What is needed:
Turn each line of text in the data below into a JSON list of strings, one string per line and no blank lines. Leave the pictures out of the answer.

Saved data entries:
==*==
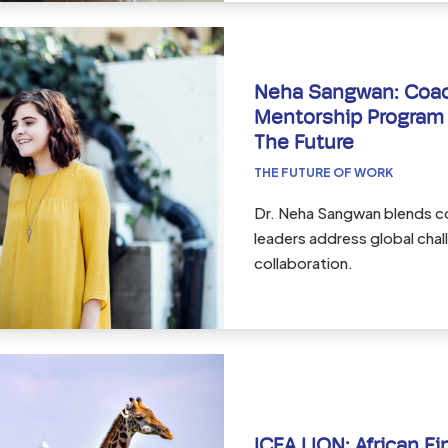
Neha Sangwan: Coach
Mentorship Program 
The Future
THE FUTURE OF WORK
Dr. Neha Sangwan blends c
leaders address global cha
collaboration.
ICEA LION: African Fi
==*==
Solution:
[
  "Neha Sangwan: Coach",
  "Mentorship Program ",
  "The Future",
  "THE FUTURE OF WORK",
  "Dr. Neha Sangwan blends c",
  "leaders address global cha",
  "collaboration.",
  "ICEA LION: African Fi"
]